The Acting General Counsel for the National Labor Relations Board (NLRB) released a new report Wednesday providing guidance on the rules employers are allowed place on employees when discussing work on social media.
The NLRB says that “employer policies should not be so sweeping that they prohibit the kinds of activity protected by federal labor law, such as the discussion of wages or working conditions among employees.”
However, the labor agency continued saying, “an employee’s comments on social media are generally not protected if they are mere gripes not made in relation to group activities among employees.”
So what can an employee legally post on Facebook, Twitter, or the web without facing punishment at work?
Eric Barth, an employment law attorney from Hinkle Law Firm, says communications are protected under the National Labor Relations Act when employees post on social media about the terms and conditions of their employment and when they seek to involve other employees about the impact to the work group.
“Simply because an employee’s conversation with another employee occurs via the internet or on Facebook does not loose its protection because it’s via social media,” said Barth.
Federal labor laws protect the right for employees to discuss work terms and conditions, including pay information, schedules, vacation time, unionizing, and other work conditions according to Barth.
In one example, the NLRB held that a woman was wrongfully terminated from employment after she posted a message on Facebook, using expletives, saying that her employer had “messed up” and that she was “done being a good employee.” The employee had been informed earlier that day she would be moved to a new department where she would make less money.
A number of other coworkers joined the conversation on Facebook saying they supported her.
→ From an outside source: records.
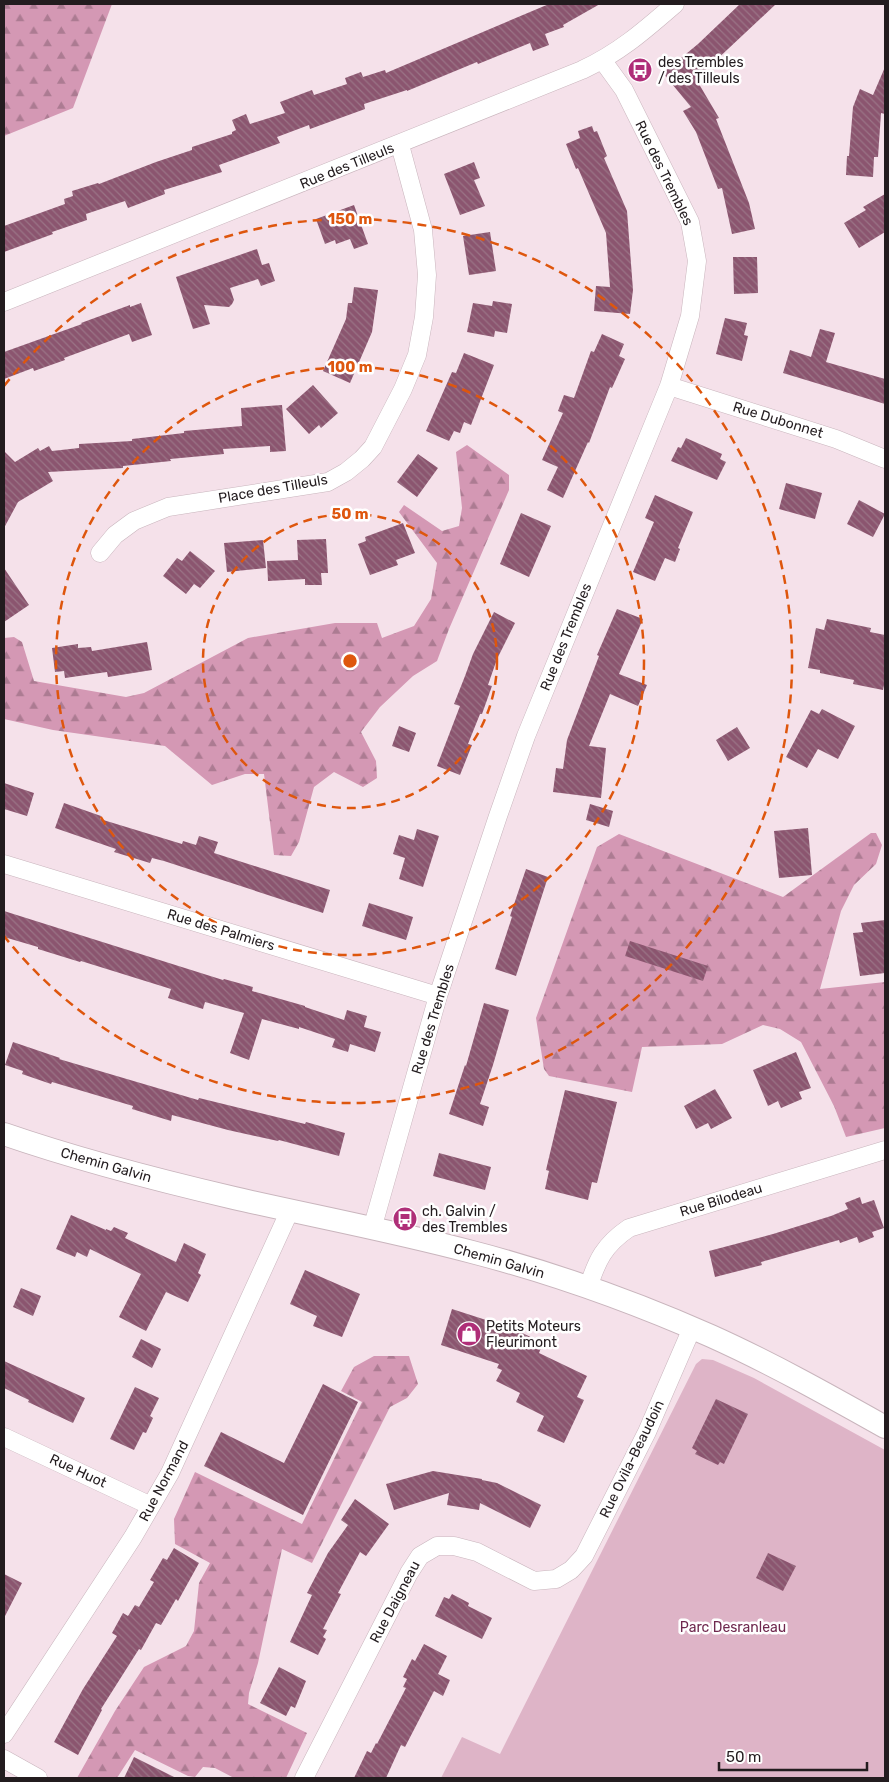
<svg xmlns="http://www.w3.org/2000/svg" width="889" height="1782" viewBox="0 0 889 1782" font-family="Rubik,sans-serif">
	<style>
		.forest { fill: url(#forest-firs) }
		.green { fill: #deb4c7 }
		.building { fill: url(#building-back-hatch) }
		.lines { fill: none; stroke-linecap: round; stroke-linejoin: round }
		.minor-casing { stroke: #c9b5bd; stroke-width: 19 }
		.tertiary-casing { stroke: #c9b5bd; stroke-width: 24 }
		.minor { stroke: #fff; stroke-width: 18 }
		.tertiary { stroke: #fff; stroke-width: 22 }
		.ring { fill: none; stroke: #de560d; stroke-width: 2.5; stroke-dasharray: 9 6 }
		.labels { text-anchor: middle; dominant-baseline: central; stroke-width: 5; stroke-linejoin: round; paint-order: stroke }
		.poi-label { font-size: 14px; fill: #231c1f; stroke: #fff; text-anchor: start }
		.street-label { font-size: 14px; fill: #231c1f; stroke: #fff }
		.park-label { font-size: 14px; fill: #6f284e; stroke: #fff }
		.centre { fill: #de560d; stroke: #fff; stroke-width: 2.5 }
		.ring-label { font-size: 15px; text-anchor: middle; font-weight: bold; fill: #de560d; stroke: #fff; stroke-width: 5; stroke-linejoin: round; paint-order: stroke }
	</style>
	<defs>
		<pattern id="forest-firs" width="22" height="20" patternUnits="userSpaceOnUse" patternTransform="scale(1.25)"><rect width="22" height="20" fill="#d498b4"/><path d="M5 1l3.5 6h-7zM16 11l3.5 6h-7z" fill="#ac7b92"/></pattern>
		<pattern id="building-back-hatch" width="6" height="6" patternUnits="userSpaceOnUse" patternTransform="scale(1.25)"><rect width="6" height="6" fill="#8b556f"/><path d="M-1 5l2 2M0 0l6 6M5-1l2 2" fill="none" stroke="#9a7486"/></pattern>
	</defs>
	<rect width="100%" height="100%" fill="#f5e1ea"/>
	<path class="forest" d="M4 4H112L73 108 4 136Z
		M467 445 509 475V490L449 629 437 661 413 676 380 707 361 732 376 761 377 778 363 787 334 772 314 787 299 842 291 856 274 855 264 774H245L212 785 165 746 53 730 4 719V638L14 637 22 642 34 681 126 697 144 693 248 638 335 623H377L382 638 414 626 431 599 437 563 399 512 404 505 442 531 459 526 462 508 456 452Z
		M871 833H876L882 845 876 864 854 885 841 911 820 989 885 982V1128L846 1137 834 1106 801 1042 780 1029 763 1025 722 1044 642 1047 632 1092 549 1076 544 1069 536 1018 597 847 619 834 783 897Z
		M374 1356H409L418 1384 407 1398 390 1407 312 1563 282 1549 258 1663 249 1693 248 1704 307 1733 286 1778H234L215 1768 203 1767 195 1777 188 1776 135 1750 117 1778H77L115 1711 144 1667 186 1646 194 1631 199 1583 210 1563 175 1544 174 1519 195 1472 302 1524 362 1402 341 1391 354 1367Z"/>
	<path class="green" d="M702 1359 713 1360 754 1378 885 1450V1778H441L462 1737 500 1754 696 1364Z"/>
	<path class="building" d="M549 4H600L563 25 564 27 545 34 549 45 533 51 530 43 478 64 477 62 407 91V90L364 104 365 109 310 129 309 125 277 137 280 143 219 165 222 172 164 190 165 194 128 208 125 201 86 214 87 220 52 232 53 234 4 252V226L65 204 64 199 73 196 72 191 98 183 99 184 156 162 192 150V147L232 134V132L236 130 232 120 246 114 250 124 285 113 280 102 312 90 314 95 347 84 345 78 361 72 363 77 385 70 386 73Z
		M740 4H776L696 79 719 118 716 119 749 203 755 229 732 234 722 188 718 189 696 132 683 111 691 107 663 73 698 44Z
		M885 67V114L881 113 878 157H874L873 177 846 175 847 156H849L853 107 860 89 873 95Z
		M592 126 594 132 597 131 607 156 604 158 627 211 633 290 630 314 594 311 596 286 610 287 606 233 578 168 576 169 566 144 580 138 578 131Z
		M474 162 480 178 474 180 485 206 460 215 444 174Z
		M885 194V232L859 248 844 223 866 210 863 207Z
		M354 205 368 244 354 249 350 239 336 244 335 240 325 244 316 219Z
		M490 232 496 271 469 275 463 236Z
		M257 249 262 265 269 263 275 281 261 286 258 279 230 288 234 300 232 304 229 307 204 305 210 324 193 329 176 277Z
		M733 257H757L758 293 734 294Z
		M354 287 378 290 372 332 350 383 323 371 346 319 348 303H352Z
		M493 301 512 304 507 333 495 331 494 337 467 332 473 303 492 306Z
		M141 303 152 335 132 342 129 334 64 358 65 360 34 371 33 368 4 379V352L82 324 81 323 130 305V307Z
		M725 318 747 323 744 335 748 336 742 361 716 354Z
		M820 329 835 333 826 362 885 379V404L783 373 790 350 811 357Z
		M602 334 624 344 619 356 625 359 612 388 610 387 589 443 588 442 563 498 547 490 558 467 542 460 563 413 558 411 564 395 574 398 591 351 594 352Z
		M464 353 494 365 471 425 464 422 460 433 454 431 449 441 426 431 452 372 456 373Z
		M313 385 338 413 321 428 319 425 309 434 286 409Z
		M282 405 286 451 270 452V446L223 449 224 454 170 459 171 461 123 466V468L48 472 53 481 18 502 4 528V451L15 462 38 448 40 451 49 446 52 451 79 448V444L132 441V439L184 433V431L242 426 241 408Z
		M686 438 722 454 720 459 726 462 717 480 671 461 678 447 681 448Z
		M418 454 438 468 417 497 397 482Z
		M786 483 822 493 815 519 779 509Z
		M655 495 693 512 678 548 680 549 675 562 665 558 655 581 633 572 654 522 645 518Z
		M859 500 885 514 873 537 847 524Z
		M521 513 551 526 529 577 500 564Z
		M403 523 415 553 396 560 398 565 370 575 358 544 366 541 365 537Z
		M326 539 328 573H321L322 585H305V579L268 581 267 561 298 560 297 540Z
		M263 540 266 568 227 572 224 543Z
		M190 551 215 571 200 588 194 584 186 594 163 576 177 558 182 561Z
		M4 568 29 605 4 622Z
		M617 609 643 619 619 674 647 685 638 706 610 694 589 746 606 748 601 798 553 792 556 768 563 769 567 740 599 656 597 655Z
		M494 612 515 623 497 659 488 685 492 686 482 714H480L468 744 472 745 460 775 437 766 460 706 454 704 465 676 473 654Z
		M827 619 871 628 870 632 885 635V680L883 690 853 684 854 680 820 673V670L808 668 816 628 824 630Z
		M147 642 152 670 108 677 107 672 65 678 64 671 55 672 52 648 78 644V648L91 647 92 651Z
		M822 709 855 726 838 759 818 749 807 768 786 757 811 710 819 714Z
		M399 726 416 733 409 752 392 746Z
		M737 727 750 748 728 761 716 740Z
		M4 783 34 793 27 816 4 809Z
		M64 803 101 816 100 819 182 844 183 841 196 845 199 836 218 842 214 853 330 890 323 913 164 861 152 858 150 863 114 852 116 849 55 828Z
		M590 804 613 811 609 827 586 820Z
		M808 828 812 875 779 878 774 831Z
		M417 829 439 836 423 887 399 879 405 858 393 854 399 835 414 840Z
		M526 869 548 877 516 976 495 969 512 917 510 916Z
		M369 903 413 917 406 940 362 926Z
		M4 911 223 980 224 979 253 987 252 991 305 1006V1007L344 1020 347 1010 367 1016 364 1027 381 1032 375 1052 350 1044 348 1052 332 1047 335 1039 299 1027V1029L262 1019 249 1060 230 1053 244 1013 205 1002 203 1009 168 998 171 989 81 961 80 962 38 949V947L4 937Z
		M885 920V973L860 976 853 933 863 932 861 923Z
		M630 941 708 966 703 981 625 956Z
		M484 1003 509 1010 493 1065 480 1104 489 1107 483 1126 449 1114 465 1065 466 1066Z
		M13 1042 60 1058 59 1059 198 1100 199 1098 305 1124 306 1122 345 1133 339 1156 279 1140 278 1141 228 1130 172 1115 171 1121 132 1109 133 1106 52 1082 51 1084 22 1074 23 1071 5 1065Z
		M796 1052 811 1088 799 1092 802 1099 781 1108 778 1101 768 1106 753 1070Z
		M715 1089 732 1118 711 1129 708 1123 696 1129 684 1106Z
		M565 1090 617 1102 597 1183 592 1182 588 1200 545 1189 549 1171 546 1170Z
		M439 1153 491 1167 485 1190 433 1176Z
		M860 1197 862 1204 874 1200 884 1228 872 1232 874 1237 859 1243 857 1237 840 1243 839 1240 761 1262 762 1265 715 1277 709 1251 773 1234 831 1216 848 1209 845 1203Z
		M71 1215 106 1230V1229L111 1231 114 1227 128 1233 125 1238 176 1262 184 1243 206 1254 198 1273 201 1275 188 1302 166 1292 146 1331 119 1317 141 1274 90 1249 87 1257 77 1252 75 1257 56 1249Z
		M305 1270 360 1294 342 1337 313 1326 317 1316 290 1304Z
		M21 1288 41 1296 33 1316 13 1307Z
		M452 1309 514 1329 543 1343 539 1353 587 1376 577 1397 584 1400 564 1443 537 1431 544 1416 516 1402 520 1393 496 1381 502 1370 497 1368 499 1364 441 1345Z
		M141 1339 161 1349 152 1368 132 1357Z
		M4 1361 85 1398 73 1423 28 1402 29 1400 4 1388Z
		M323 1384 358 1402 303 1515 204 1466 221 1432 284 1463Z
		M135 1387 159 1398 150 1416 153 1418 146 1433 143 1432 134 1450 110 1439Z
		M716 1399 748 1414 724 1464 720 1462 718 1465 695 1454 697 1451 692 1448Z
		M433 1471 482 1479V1480L497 1483 541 1505 530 1528 480 1503 479 1510 447 1505 449 1493 394 1510 386 1484Z
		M355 1499 389 1524 366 1556 360 1552 338 1593 341 1594 323 1629 327 1630 323 1637 326 1639 318 1655 290 1642 312 1595 307 1593 328 1553 348 1525 341 1520Z
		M174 1548 199 1563 178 1601 176 1599 161 1625 156 1623 141 1650 139 1649 101 1709 102 1710 78 1755 54 1742 83 1689 117 1636 112 1633 123 1613 128 1616 135 1605 139 1607 154 1582 150 1580 163 1558 167 1560Z
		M768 1553 796 1566 783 1591 756 1578Z
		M4 1574 22 1583 4 1618Z
		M452 1594 469 1603 468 1606 492 1618 482 1639 435 1616 444 1597 449 1599Z
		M424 1644 447 1656 438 1674 450 1680 443 1696 434 1691 405 1747 401 1745 386 1778H354L367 1751 371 1753 376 1743 377 1744 406 1688 403 1687 407 1679 403 1677 412 1659 415 1661Z
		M279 1667 306 1681 295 1708 291 1706 286 1716 260 1703Z
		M134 1757 176 1778H124Z"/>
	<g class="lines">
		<defs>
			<path id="minor" d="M4 302 582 70C619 53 645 30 675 4
				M669 386 836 439 885 459
				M100 553 115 535 134 521 168 507 328 482 346 472 362 459 373 447 403 389 417 355 424 317 427 275 423 230 400 145
				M4 864 438 996
				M372 1229 438 996 498 816 526 736 669 386 690 316 697 261 690 222 624 90 603 61
				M588 1288C597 1260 604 1245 629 1228L885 1150
				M4 1437 151 1506
				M4 1734 133 1537 170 1473 290 1210
				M4 1759 38 1778
				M304 1778 409 1573 420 1556 437 1546H454L477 1552 534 1581 556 1579 571 1570 584 1556 647 1432 692 1328"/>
			<path id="tertiary" d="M4 1134C79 1160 157 1180 234 1198 313 1216 393 1231 472 1252 553 1273 634 1302 711 1336 771 1363 828 1395 885 1427"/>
		</defs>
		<use href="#minor" class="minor-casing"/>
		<use href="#tertiary" class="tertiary-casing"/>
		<use href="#minor" class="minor"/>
		<use href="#tertiary" class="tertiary"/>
	</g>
	<g class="ring">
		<circle cx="350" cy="661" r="147"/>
		<circle cx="350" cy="661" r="294"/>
		<path d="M4 386A442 442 0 1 1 4 936"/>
	</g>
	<defs>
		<symbol id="bus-disc" viewBox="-11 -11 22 22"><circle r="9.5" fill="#af2e78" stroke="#fff"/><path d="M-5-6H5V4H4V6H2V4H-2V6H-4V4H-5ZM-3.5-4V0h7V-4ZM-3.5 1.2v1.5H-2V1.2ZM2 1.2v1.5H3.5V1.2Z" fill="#fff"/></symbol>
		<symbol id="shop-disc" viewBox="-11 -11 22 22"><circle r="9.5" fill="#af2e78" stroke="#fff"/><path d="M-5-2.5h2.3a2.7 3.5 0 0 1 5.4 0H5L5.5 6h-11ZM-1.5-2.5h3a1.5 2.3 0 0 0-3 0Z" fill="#fff"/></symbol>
	</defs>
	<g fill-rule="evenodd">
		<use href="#bus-disc" x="626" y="56" width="28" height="28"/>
		<use href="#bus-disc" x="391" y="1205" width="28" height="28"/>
		<use href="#shop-disc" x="455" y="1320" width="28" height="28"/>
	</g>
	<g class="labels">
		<g class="poi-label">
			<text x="658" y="62">des Trembles<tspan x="658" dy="16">/ des Tilleuls</tspan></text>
			<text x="422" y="1211">ch. Galvin /<tspan x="422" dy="16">des Trembles</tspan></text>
			<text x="486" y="1326">Petits Moteurs<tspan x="486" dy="16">Fleurimont</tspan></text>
		</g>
		<g class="street-label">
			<text transform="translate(347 166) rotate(-22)">Rue des Tilleuls</text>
			<text transform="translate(664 173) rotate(64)">Rue des Trembles</text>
			<text transform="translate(778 420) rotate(17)">Rue Dubonnet</text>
			<text transform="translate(273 489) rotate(-10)">Place des Tilleuls</text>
			<text transform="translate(566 637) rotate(-68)">Rue des Trembles</text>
			<text transform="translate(221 930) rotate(17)">Rue des Palmiers</text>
			<text transform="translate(433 1019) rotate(-73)">Rue des Trembles</text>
			<text transform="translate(106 1165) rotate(16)">Chemin Galvin</text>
			<text transform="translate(721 1200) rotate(-17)">Rue Bilodeau</text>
			<text transform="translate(499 1261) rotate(16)">Chemin Galvin</text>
			<text transform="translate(632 1459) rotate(-64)">Rue Ovila-Beaudoin</text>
			<text transform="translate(78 1471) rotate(25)">Rue Huot</text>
			<text transform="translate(164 1481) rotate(-62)">Rue Normand</text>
			<text transform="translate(395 1602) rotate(-62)">Rue Daigneau</text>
		</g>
		<g class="park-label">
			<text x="733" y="1627">Parc Desranleau</text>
		</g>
	</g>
	<circle cx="350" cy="661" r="8" class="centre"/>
	<g class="ring-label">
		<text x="350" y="224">150 m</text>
		<text x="350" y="372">100 m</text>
		<text x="350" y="519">50 m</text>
	</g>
	<rect width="889" height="1782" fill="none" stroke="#231c1f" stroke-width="10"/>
	<path d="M719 1762v8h148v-8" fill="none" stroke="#231c1f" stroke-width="2.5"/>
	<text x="726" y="1762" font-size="15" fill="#231c1f" stroke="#ffffff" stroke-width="4" paint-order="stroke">50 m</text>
</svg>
Another co-worker wrote that “the employer would rather pay the $9 an hour people and get rid of the higher paid, smart people.” A former employee suggested they sue the employer.
The employee who first posted the message on Facebook was later fired.
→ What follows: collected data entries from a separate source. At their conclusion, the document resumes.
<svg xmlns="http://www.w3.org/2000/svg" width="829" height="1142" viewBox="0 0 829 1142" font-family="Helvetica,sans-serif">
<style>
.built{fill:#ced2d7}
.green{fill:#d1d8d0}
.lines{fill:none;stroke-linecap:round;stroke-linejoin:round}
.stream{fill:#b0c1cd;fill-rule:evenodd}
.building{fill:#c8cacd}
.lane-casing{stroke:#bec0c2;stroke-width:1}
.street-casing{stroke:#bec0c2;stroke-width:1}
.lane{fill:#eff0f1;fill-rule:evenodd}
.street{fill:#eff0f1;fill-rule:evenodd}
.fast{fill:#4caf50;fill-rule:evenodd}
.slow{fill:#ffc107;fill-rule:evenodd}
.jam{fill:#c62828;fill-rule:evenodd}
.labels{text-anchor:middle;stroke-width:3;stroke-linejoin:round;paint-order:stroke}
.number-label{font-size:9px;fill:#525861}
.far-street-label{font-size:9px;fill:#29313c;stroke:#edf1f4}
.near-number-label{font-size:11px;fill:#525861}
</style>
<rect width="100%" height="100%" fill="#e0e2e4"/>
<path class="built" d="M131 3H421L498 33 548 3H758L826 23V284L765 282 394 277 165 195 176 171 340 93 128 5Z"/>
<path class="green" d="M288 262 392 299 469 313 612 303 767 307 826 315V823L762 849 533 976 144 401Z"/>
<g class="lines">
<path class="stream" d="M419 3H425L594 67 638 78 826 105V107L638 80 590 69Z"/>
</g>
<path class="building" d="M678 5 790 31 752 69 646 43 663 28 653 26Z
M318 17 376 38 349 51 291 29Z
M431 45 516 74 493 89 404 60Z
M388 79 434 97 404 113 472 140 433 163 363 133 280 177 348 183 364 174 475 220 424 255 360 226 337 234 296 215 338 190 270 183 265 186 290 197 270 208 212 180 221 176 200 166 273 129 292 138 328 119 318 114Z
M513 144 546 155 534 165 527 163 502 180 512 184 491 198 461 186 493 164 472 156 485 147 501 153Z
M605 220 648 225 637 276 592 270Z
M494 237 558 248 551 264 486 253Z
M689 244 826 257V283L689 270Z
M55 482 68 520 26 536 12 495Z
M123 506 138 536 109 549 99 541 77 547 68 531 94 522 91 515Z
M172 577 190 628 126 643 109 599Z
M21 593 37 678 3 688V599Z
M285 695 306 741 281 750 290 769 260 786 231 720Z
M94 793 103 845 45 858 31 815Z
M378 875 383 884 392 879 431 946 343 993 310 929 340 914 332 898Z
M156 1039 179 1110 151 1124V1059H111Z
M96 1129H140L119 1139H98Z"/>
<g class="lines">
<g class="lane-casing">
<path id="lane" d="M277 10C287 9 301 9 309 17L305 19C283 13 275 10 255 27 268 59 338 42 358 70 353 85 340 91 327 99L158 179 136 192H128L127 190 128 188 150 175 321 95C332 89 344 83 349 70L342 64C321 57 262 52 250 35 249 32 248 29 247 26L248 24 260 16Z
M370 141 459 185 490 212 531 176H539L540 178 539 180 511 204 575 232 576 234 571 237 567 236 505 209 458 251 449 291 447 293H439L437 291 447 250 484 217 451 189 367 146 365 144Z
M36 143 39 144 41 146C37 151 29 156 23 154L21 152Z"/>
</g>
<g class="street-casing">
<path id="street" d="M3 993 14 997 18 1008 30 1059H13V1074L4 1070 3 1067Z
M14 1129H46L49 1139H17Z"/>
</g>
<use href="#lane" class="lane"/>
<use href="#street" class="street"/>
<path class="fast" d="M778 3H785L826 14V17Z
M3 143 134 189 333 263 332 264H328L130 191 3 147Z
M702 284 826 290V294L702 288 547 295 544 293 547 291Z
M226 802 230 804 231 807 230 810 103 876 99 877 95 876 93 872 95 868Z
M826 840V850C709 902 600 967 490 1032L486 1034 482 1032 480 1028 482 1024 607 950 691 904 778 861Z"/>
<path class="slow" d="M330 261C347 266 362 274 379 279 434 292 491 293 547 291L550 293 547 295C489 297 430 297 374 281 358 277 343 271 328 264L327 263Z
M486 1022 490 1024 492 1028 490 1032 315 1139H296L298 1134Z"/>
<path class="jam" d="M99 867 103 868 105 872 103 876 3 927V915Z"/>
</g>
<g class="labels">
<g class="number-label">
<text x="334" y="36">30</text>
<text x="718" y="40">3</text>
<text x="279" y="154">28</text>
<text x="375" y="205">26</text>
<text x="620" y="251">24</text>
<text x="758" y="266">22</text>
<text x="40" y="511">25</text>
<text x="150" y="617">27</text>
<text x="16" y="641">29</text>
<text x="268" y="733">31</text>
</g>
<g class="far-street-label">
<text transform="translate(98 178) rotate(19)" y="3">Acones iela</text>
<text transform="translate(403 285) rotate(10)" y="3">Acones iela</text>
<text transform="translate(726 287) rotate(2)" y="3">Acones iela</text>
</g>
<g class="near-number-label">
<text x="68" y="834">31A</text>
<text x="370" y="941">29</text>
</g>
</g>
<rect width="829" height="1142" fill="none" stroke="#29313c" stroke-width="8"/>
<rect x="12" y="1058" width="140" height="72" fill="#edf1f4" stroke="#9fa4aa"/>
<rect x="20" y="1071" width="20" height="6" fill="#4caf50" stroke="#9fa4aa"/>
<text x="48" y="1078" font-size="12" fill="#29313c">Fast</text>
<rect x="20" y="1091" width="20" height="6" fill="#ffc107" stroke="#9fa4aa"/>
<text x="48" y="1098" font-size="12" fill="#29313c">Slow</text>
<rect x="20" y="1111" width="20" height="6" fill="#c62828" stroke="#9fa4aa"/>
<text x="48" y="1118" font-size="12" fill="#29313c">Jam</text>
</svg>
The NLRB ruled that the comments by the employee that had been fired and the discussion it generated was protected and “clearly involved complaints about working conditions” that encompassed a group of employees.
In contrast, the Labor Board held that the an employee’s Facebook comments consisting of an expletive and the name of the business, and a second post later saying that the employer did not appreciate its employees “were merely an expression of an individual gripe.” The comments were found not to be protected under labor laws.
The National Labor Relations Act was created by Congress in 1935 and applies to most private sector employees.
The law does not cover government employees, agricultural workers, people who work for their parents or spouse, people employed in domestic service, an independent contractor, a supervisor, and employees that work for a business subject to the Railway Labor Act, such as railroads and airlines.
Complaints can be lodged directly by an employee through the regional NLRB office or by an attorney. The closest regional office is in Kansas City.
Protected speech under the law must also involve more than one employee.
“In situations where the employee was simply griping or complaining about their employer without trying to prepare or induce group action, the communication is not covered,” said Barth.
The NLRB has also noted that social media policies that prohibit employees from making “disparaging comments about the company through any media, including online blogs, other electronic media or through the media,” were unlawful. The Board held that an employee could reasonably construe the policy to restrict their rights under the National Labor Relations Act.
At this point the law has not clearly explained what needs to be in social media policies to be compliant. The NLRB has suggested a social media policy should contain limiting language to clarify that the ban on negative comments does not include or restrict rights under the National Labor Relations Act.
“An employer has interest in maintaining discipline and protecting its good name,” says Barth. “But they cannot make a policy so overly broad to chill the protected activity.”
Barth points out that this area of law is new and still developing. Most cases involving social media have faced a trial at the administrative level, and have not yet been reviewed by an appellate court.
But Barth believes the issue is one that courts, employees and employers will be forced to address.